Sp-it-ting in a wi-sh-ing w-ell,
Bl-own to h-ell, crash -
On the last splash,
Kim sings, elongating the moment of impact. No need to point attention to the -ing, -ell, -ash endings, whose trajectory is obvious to us, the long -ing leading rapidly to the blunt -ash. That "wishing well" bit lends some fairy-tale aura to the lyrics, which, as "Pod" indicates, Kim is all too happy to subvert.
"I know you're a real cuckoo, / I know you're a cannonball." "Cu-ckoo". "Can-non-ball". The hard C's here are aggressive crescents, sharpened like Saracen scimitars. That shift, preceding "I know you, little libertine", from "cuckoo" to "cannonball" is very intentional. Note how your tongue shifts and the positions it moves, particularly behind your palate, when you say "I know you, little libertine - it's a very athletic motion on part of that muscle, as if the singer is wrestling a lover. "Cu-ckoo" is two hard sounds, two "cuhs", as if the singer is saying their object is a tough nut to crack. "Can-non-ball" is more relaxed, the "cah" sound less aggressive than "cuh"; the three syllables here make a U, with the tongue beginning at the roof of the mouth, dipping down for "non", and rising back up for "ball", as if the singer has finally softened the object of their longing, whipping them as if through their tongue.
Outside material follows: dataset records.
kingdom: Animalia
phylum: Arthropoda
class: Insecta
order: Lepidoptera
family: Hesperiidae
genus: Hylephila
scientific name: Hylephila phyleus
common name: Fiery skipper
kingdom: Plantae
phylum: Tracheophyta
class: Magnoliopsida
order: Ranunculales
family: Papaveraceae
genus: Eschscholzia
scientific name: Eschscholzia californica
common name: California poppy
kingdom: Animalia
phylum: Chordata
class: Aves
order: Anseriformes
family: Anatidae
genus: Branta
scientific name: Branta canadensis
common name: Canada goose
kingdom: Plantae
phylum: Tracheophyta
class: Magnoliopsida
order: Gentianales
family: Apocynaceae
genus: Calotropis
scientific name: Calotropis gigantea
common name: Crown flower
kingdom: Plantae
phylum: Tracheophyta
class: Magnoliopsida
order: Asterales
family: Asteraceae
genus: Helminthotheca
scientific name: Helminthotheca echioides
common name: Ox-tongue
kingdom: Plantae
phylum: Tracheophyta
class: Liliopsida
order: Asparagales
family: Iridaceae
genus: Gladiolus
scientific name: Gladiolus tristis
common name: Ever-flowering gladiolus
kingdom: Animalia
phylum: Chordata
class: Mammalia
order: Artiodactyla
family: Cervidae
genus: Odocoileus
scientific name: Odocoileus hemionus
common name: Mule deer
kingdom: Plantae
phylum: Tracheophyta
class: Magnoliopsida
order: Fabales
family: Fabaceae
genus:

Note also the juxtaposition of "libertine" and "cannonball", which match in syllables, but the position of the l's are reversed, "libertine" beginning with "l" and "cannonball" ending with two. They comprise a circle where the singer knows ev-e-ry-thing about their listener.
But I'm almost certain this is a whole lot of baloney.
Of the interviews I've read with Kim, she's rather opaque when she comes to her lyrics. The "I know you, little libertine, / I know you're a cannonball" (has there ever been a sexier recognition of the dull, dirty, dim and iron-grey cannonball?) is mocking Marquis de Sade...and that's it. Good enough. The Beatles also had no idea what they were writing. Same thought as goes behind "I'll be your whatever you want: / the bong in this reggae song". It's precisely after that punchline the guitar chugs like a motor, and Macpherson's drums power through into the chorus: "In the shade, / in the shade," depicting the sensuality of that summer-sticky encounter.
That seems to describe the song the most: mischievous fun, epitomized by that inimitable bass, belonging more to jazz than rock, whose riff slowly infects the other instruments. Towards the end, the bass itself is varied, because nothing in this song can be strictly kept. The looped "a-ummmm, a-ummmm", "hey now", Kim's distorted background vocals, the silent bridge, all must fade and give way to the eponymous cannonball, which itself is a metaphor for boundless, exuberant, youthful energy, or whatever. (On this re-listen, I realized Kim sings the second "whatever you want" with a growl in her voice. Why? Who knows.)
It's a song that people can connect to without ever reaching the center of its understanding precisely because it's not understandable, as song and meaning ought to be. It means fucking nothing, like life means nothing, and therefore we should take joy in it not taking one meaning over the other. That always seemed to be Kim's philosophy: nihilism never bothers her because absence is not a negative, it's an invitation. In "Pod" she let the dreams flow in, and in "Last Splash" she wanted summer. Macpherson's sudden snare hit ending the song is not an indication the song is over, it's but a reminder to play the song again and continue the party. Or to play the rest of the album. Or, whatever. There's time enough for everything, life has no end.